Work across SQL (e.g., Postgres, Snowflake) and NoSQL (e.g., Redis, document/Key-Value stores).
Design data assets and features that are usable by both analytics workflows and LLM/ML systems.
Data quality, measurement, and monitoring
Define and track data quality metrics (completeness, consistency, timeliness, drift, schema changes).
Build checks, monitors, and alerts to detect data issues that can affect analytics or AI/LLM performance.
Work with data and engineering teams to diagnose root causes and drive changes that improve data quality over time.
Applied ML fundamentals
Use core ML concepts (feature design, model evaluation, bias/variance, generalization) to reason about LLM and non-LLM approaches.

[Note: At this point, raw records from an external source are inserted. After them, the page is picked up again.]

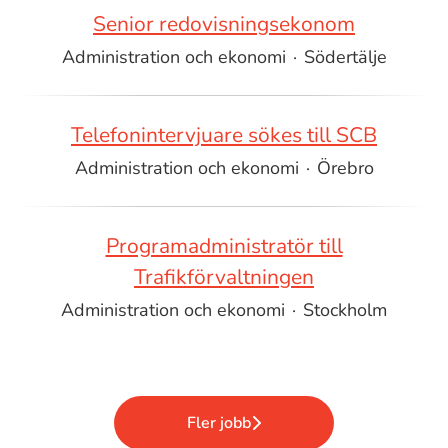
Senior redovisningsekonom
Administration och ekonomi
·
Södertälje
Telefonintervjuare sökes till SCB
Administration och ekonomi
·
Örebro
Programadministratör till
Trafikförvaltningen
Administration och ekonomi
·
Stockholm
Fler jobb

When appropriate, build and evaluate lighter-weight or traditional models (e.g., scoring, ranking, classification) to complement or replace LLM solutions.

Benefits

Competitive compensation and equity packages
Health, dental, and vision insurance
Parental leave
Flexible vacation time
Wellness allowance
Technology allowance
Company-sponsored personal and professional development
L&D: Partnerships with Ethena and monthly Lunch & Learns
Wellbeing: access to many wellbeing perks, including Peloton, Fetch, OneMedical, Headspace care+, etc.
Caregiver Support: company seed into the dependent care FSA and company sponsored Care.com membership.
Regular performance reviews: Vouch conducts regular performance discussions with all team members, offering goal setting and check-ins, development discussions, and promotion opportunities.